The Deuce framework in the paper above shows how to change all your getters and setters by injecting new java bytecode into your classes at load time. Other languages could have a special compiler or preprocessor which perform the same mechanical transformation of normal code into STM enabled code. Specifically with Deuce your source code objects can have simple getter setter pairs but transformed classes at runtime have enriched getter setters which do the bookwork.

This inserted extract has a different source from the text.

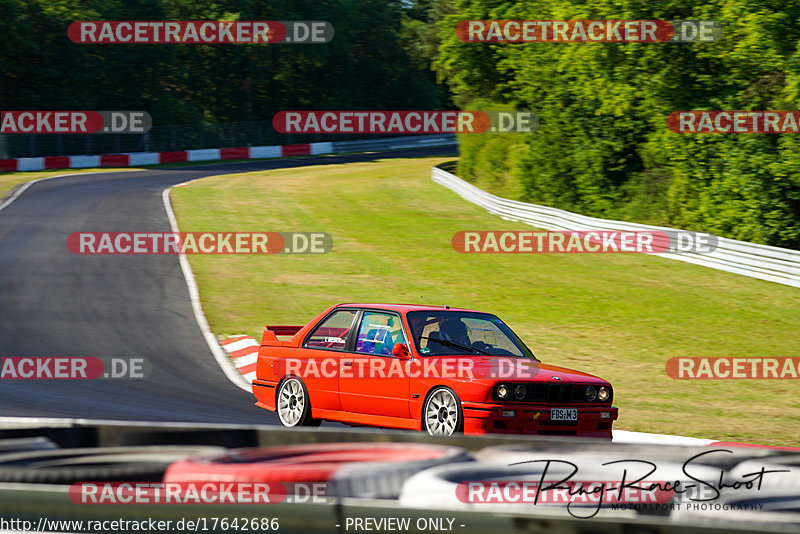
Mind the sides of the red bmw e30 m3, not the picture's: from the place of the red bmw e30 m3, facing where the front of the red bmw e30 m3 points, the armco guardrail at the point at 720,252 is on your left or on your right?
on your left

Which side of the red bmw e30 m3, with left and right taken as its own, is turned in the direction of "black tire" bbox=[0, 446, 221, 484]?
right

Transforming regular code into STM code (particularly at runtime) is interesting but if you need to actually write a STM enabled data structure you don't need any magic sauce. Instead just create a Ref
class with a get()
and a set(x)
and make every single relationship between your data structure objects made up of Ref
handles. In the get
and set
of your Ref
class you can do the threadlocal bookwork. Then you can implement a simple version of "TL2" or any other algorithm which works well for your data structures and your concurrency of read versus write.
This would also seem to suggest that just like any other 'locking' solution you want to keep your critical sections as small as possible (to decrease the probability of a conflict), am I right?
TL2 has a critical period in holding the write locks then doing final checks and writes which is easy to comprehend and optimise without any understanding of the application business logic. If you assign each number a unique property you can trivially avoid deadlock by taking locks in ascending order. It is important to note that all your business logic is done speculatively assuming that the commit checks will pass. You don't hold locks whilst you are doing arbitrary slow business logic. You can be doing multiple web service lookups or slow database calls and you won't take any locks until the commit. Clearly the professionals are going to tune the heck out of the generic critical section.
The paper makes it clear that the algorithm may be aborting more often that the specific business logic requires. The generic algorithm does not know whether specific dirty reads would not affect the actual write outcome. Handwritten logic which understands the actual business logic could know special cases when a rollback is not needed for a given sets of dirty reads. If however you have lots of code to write and an application where the likelihood of rollback is very low a generic mechanical STM approach may lead to less bugs and perform well.
Also, can STM simply detect "another thread entered this area while the computation was executing, therefore the computation is invalid" or can it actually detect whether clobbered values were used (and thus by luck sometimes two threads may execute the same critical section simultaneously without need for rollback)?
The TL2 approach as all about the data read or written not about the code which does it. It is what you get and set and which counts; and whether any other thread trod on your toes before you flush all the writes. All that is required of the code is that you have a begin()
, commit()
and rollback()
in the business logic to start, end and abort the transaction. Even that can be generated code. With Java you could mark your methods with the @Transactional annotation on methods then generate code which wrap your method invocations in a try/catch/finally that does the begin/commit/rollback as idiomic java. Deuce injects such logic at class load time.
Once again you don't need such magic sauce to begin/commit/rollback in your own STM enabled data structures. You can be explicit and put in all that right into your data structure logic code to create your own explicitly STM enabled classes in any OO language.